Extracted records
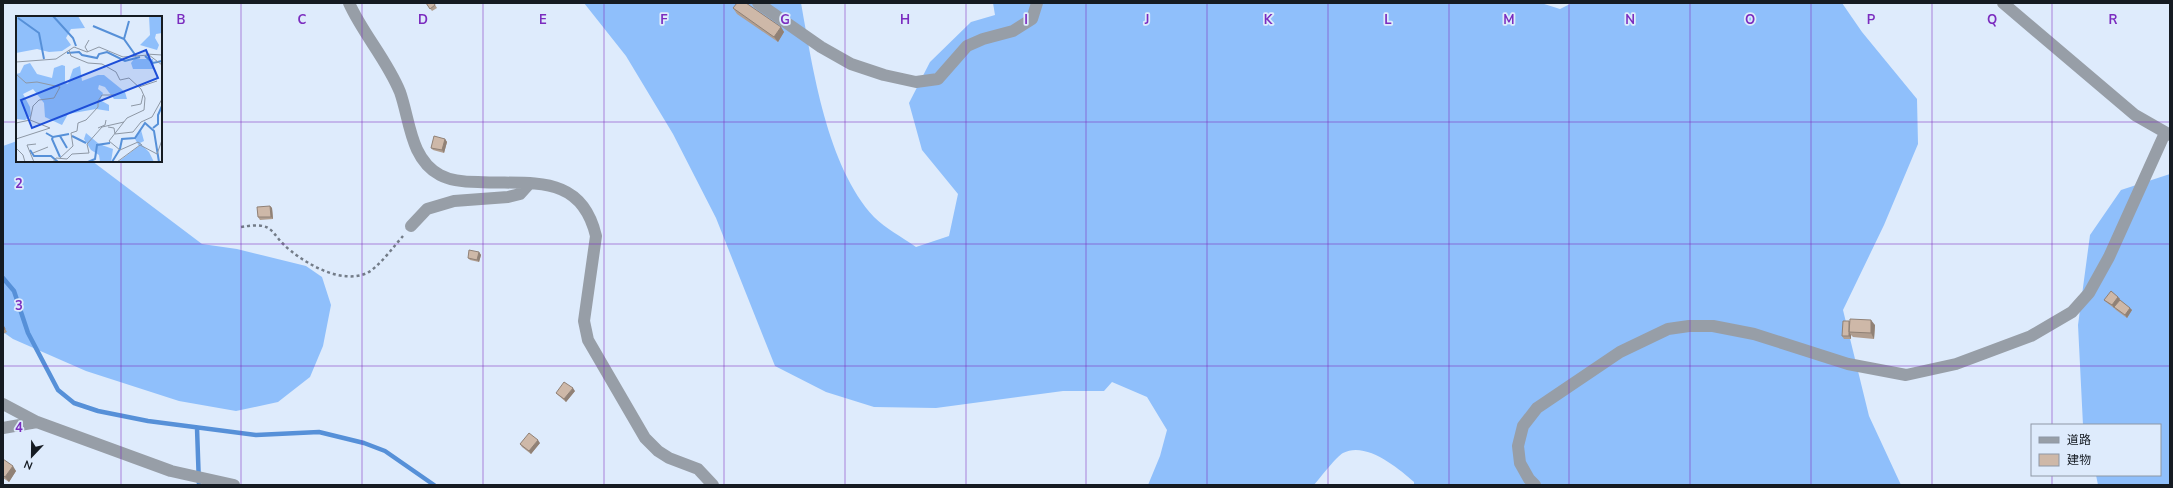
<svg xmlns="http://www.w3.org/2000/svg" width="2173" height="488" viewBox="0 0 2173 488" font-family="'Nunito Sans','Noto Sans JP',sans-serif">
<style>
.forest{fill:#8fbffb}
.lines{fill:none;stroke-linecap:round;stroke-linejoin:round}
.stream{stroke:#5690d8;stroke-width:4.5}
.path{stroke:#737c88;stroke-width:2.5;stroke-dasharray:3 3;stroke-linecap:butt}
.minor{stroke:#979ea7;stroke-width:12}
.wall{fill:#b19e90}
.shaded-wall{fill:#908176}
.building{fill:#ceb8a8;stroke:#908176}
.grid{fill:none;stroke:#7b2cbf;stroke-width:1;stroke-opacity:0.55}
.inset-river{fill:none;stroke:#5690d8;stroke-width:2}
.inset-road{fill:none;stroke:#8e98a5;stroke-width:1}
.view{fill:#1d4ed8;fill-opacity:0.15;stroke:#1d4ed8;stroke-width:2}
.inset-edge{fill:none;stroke:#151b22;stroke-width:2}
.grid-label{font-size:13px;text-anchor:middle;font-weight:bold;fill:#7b2cbf;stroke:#deebfc;stroke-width:3.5;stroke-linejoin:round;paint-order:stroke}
</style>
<rect width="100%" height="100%" fill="#deebfc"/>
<path class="forest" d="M 584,3 L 801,3 C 813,70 827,166 874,217 C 885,228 902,237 916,247 L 949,236 L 958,194 L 922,150 L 909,103 L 930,62 L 971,22 L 995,15 L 993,3 L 1541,3 L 1560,9 L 1572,3 L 1842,3 L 1862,32 L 1917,99 L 1918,144 L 1884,225 L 1843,310 L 1869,416 L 1901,485 L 1414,485 L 1414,482 C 1398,468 1366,441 1343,453 C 1337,456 1320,478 1314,485 L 1148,485 L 1160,456 L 1167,430 L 1147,397 L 1112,382 L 1104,391 L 1063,391 L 936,408 L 874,407 L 826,392 L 775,366 L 716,218 L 673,134 L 626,56 Z
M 17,141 L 17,161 L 92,161 L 202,244 L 237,249 L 306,266 L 322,277 L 331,305 L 323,346 L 310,377 L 278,402 L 236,411 L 179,401 L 86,371 L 13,339 L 3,332 L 3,146 Z
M 2170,174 L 2170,485 L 2098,485 L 2096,475 L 2160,475 L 2160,425 L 2083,425 L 2078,325 L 2090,235 L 2121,190 Z"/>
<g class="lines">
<path class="stream" d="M 3,278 L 14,291 L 28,333 L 58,390 L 74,403 L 98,411 L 148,421 L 256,435 L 319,432 L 364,443 L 385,451 L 434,485
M 197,428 L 199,485"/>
<path class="path" d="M 241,227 C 277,221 268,233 291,251 C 310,266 342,284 367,273 C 379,267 394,246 403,236"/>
<path class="minor" d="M 349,3 C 363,34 387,60 400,92 C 410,120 410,159 440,175 C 451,181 465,182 478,182 C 530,185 581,172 596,236 L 584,321 L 588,340 L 645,438 L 658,451 L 669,458 L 698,469 L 713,485
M 758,3 L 821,47 L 851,64 L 884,75 L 916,82 L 938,79 L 967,46 L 983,39 L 1013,31 L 1032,19 L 1037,3
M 2003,3 L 2135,115 L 2170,135
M 411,226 L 427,209 L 454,201 L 508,197 L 520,194 L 529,184
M 3,404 L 37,422 L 171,471 L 234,485
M 3,428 L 37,422
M 1535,485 L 1529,479 L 1520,463 L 1518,446 L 1523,426 L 1537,408 L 1620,352 L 1668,329 L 1689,326 L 1713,326 L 1754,334 L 1848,364 L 1906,375 L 1956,364 L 2031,336 L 2072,312 L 2089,293 L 2109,257 L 2165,133"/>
</g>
<path class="wall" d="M 426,3 L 434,3 L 437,8 L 432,11 Z
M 733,8 L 781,27 L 784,32 L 778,42 L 737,14 Z
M 445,139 L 447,142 L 444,153 L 433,150 L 431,148 Z
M 270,206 L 272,208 L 273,219 L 260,220 L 258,217 Z
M 479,252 L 481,255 L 479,262 L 470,260 L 468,258 Z
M 2118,297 L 2120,299 L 2120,300 L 2132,310 L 2127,318 L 2116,310 L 2114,308 L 2106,302 L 2104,300 Z
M 1849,321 L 1875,325 L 1874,339 L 1853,337 L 1851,335 L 1851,339 L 1844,339 L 1842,336 Z
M 3,325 L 7,332 L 3,334 Z
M 575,391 L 566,402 L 558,395 L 556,393 Z
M 540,443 L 531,454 L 522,447 L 520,444 Z
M 3,459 L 16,471 L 9,482 L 3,478 Z"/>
<path class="shaded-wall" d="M 781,27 L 784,32 L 778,42 L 774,37 Z
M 445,139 L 447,142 L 444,153 L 442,150 Z
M 270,206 L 272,208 L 273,219 L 271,217 Z
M 479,252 L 481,255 L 479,262 L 477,260 Z
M 2118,297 L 2120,299 L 2114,308 L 2112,305 Z
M 2130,308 L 2132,310 L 2127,318 L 2125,315 Z
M 1871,320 L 1875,325 L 1874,339 L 1871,333 Z
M 1849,332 L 1851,335 L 1851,339 L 1849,336 Z
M 573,388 L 575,391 L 566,402 L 564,399 Z
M 538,440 L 540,443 L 531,454 L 529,451 Z
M 13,466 L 16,471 L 9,482 L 5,477 Z"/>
<path class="building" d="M 426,3 L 434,3 L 435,5 L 430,9 Z
M 737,3 L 746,3 L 781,27 L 774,37 L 733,8 Z
M 434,136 L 445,139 L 442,150 L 431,148 Z
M 270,206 L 271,217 L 258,217 L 257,207 Z
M 469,250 L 479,252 L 477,260 L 468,258 Z
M 2111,291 L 2118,297 L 2112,305 L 2104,300 Z
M 2120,300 L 2130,308 L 2125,315 L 2114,307 Z
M 1850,319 L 1871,320 L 1871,333 L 1849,332 Z
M 1843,321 L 1849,321 L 1849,336 L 1842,336 Z
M 3,325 L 5,329 L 3,330 Z
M 564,382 L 573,388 L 564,399 L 556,393 Z
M 529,433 L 538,440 L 529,451 L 520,444 Z
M 3,459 L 13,466 L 5,477 L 3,475 Z"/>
<path class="grid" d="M 121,3 L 121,17M 241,3 L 241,485M 362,3 L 362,485M 483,3 L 483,485M 604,3 L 604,485M 724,3 L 724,485M 845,3 L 845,485M 966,3 L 966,485M 1086,3 L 1086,485M 1207,3 L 1207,485M 1328,3 L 1328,485M 1449,3 L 1449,485M 1569,3 L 1569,485M 1690,3 L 1690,485M 1811,3 L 1811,485M 1932,3 L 1932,485M 2052,3 L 2052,425M 3,122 L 17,122M 161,122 L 2170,122M 121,161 L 121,485M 3,244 L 2170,244M 3,366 L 2170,366M 2052,475 L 2052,485"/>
<g transform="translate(16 16)">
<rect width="146" height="146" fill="#deebfc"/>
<path d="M 0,0 L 62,0 L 69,12 L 55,13 L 50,22 L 55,29 L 46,35 L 33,36 L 21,33 L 0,37 ZM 133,0 L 146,0 L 146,17 L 140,18 L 139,22 L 143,29 L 141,34 L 124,29 L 134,19 ZM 118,43 L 137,43 L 138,53 L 117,53 L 115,47 ZM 14,47 L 21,58 L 36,62 L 38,52 L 46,49 L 49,50 L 49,67 L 52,68 L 57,53 L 64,50 L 66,65 L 82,59 L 88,59 L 109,76 L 111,83 L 98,83 L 89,71 L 83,69 L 82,73 L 87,77 L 84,84 L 93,89 L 93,95 L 80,93 L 52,98 L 46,109 L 29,101 L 28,87 L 17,73 L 7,78 L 14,91 L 15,100 L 9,104 L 0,103 L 0,58 L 4,57 L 8,49 ZM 125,114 L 128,125 L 124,127 L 133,136 L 138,146 L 102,146 L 123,130 L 119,123 ZM 70,117 L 83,128 L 97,133 L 95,146 L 84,146 L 83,139 L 75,134 L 68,123 Z" fill="#8fbffb"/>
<path class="inset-river" d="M 37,0 L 57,22 L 60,30M 2,2 L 23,17 L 28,43M 113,5 L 108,23 L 120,40M 77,10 L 108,23M 51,37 L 63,36 L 66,39 L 81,42 L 83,38 L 91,36 L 109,45 L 124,41M 129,40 L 137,47 L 146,45M 137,112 L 142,108 L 142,99 L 146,90M 30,117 L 37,121 L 53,118M 44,120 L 51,132M 56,120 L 70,127M 37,121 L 36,123 L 44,141M 14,134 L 18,140 L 35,140 L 42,146M 72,146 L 79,143 L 81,129 L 94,127M 96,146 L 104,133 L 106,123 L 119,122 L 129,107 L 138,115 L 143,146"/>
<path class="inset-road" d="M 53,34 L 55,40 L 72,47 L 86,48 L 100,56 L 104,64 L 113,62 L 125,73 L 129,82 L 128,94 L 111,102 L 93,125 L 104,134 L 122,126 L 126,129M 72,36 L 69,31 L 73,24M 130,38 L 146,39M 0,46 L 40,43 L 58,31 L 71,36 L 83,31 L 107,41 L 133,39 L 146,49M 0,58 L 10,67 L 21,66 L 44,71 L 38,82 L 23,84 L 17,90 L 14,104M 123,71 L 141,65M 115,90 L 125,88 L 127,79M 0,107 L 14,104 L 34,112 L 0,123M 92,111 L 98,112 L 99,118M 82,112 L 89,109 L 90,104M 99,118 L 117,116 L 125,106 L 136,101 L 146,83M 0,132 L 7,139 L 9,146M 17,137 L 32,131M 44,142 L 57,130 L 55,117 L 61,115 L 62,107 L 70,104 L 82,91 L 82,85 L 86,79 L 100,79M 18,146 L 11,129 L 20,128M 37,146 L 40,142 L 51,143 L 56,138 L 73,137 L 71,128 L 86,111 L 108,106M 101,146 L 124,129 L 141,138 L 146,124"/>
<path class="view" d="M 130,34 L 142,62 L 16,112 L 5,84 Z"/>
<rect width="146" height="146" class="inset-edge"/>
</g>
<g class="grid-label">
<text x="181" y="24">B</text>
<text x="302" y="24">C</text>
<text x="423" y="24">D</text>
<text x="543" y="24">E</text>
<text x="664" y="24">F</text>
<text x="785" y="24">G</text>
<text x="905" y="24">H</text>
<text x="1026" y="24">I</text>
<text x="1147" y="24">J</text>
<text x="1268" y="24">K</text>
<text x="1388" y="24">L</text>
<text x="1509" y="24">M</text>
<text x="1630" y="24">N</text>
<text x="1750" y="24">O</text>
<text x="1871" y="24">P</text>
<text x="1992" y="24">Q</text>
<text x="2113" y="24">R</text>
<text x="19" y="188">2</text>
<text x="19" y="310">3</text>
<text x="19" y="432">4</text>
</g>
<rect width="2173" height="488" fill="none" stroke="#151b22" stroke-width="8"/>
<rect x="2031" y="424" width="130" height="52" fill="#deebfc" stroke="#8e98a5"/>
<rect x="2039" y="437" width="20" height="6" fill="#979ea7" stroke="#8e98a5"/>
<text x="2067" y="444" font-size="12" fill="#151b22">道路</text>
<rect x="2039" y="454" width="20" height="12" fill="#ceb8a8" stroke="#8e98a5"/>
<text x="2067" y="464" font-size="12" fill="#151b22">建物</text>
<g transform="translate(32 456) rotate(202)" stroke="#deebfc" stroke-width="3" paint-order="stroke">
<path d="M0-3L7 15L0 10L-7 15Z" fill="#151b22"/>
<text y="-6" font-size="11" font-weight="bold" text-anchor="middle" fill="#151b22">N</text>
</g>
</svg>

— WHAT YOU HAVE TO DO —
Take every line above where "linecap" appears and copy it.

— WRITTEN ANSWER —
.lines{fill:none;stroke-linecap:round;stroke-linejoin:round}
.path{stroke:#737c88;stroke-width:2.5;stroke-dasharray:3 3;stroke-linecap:butt}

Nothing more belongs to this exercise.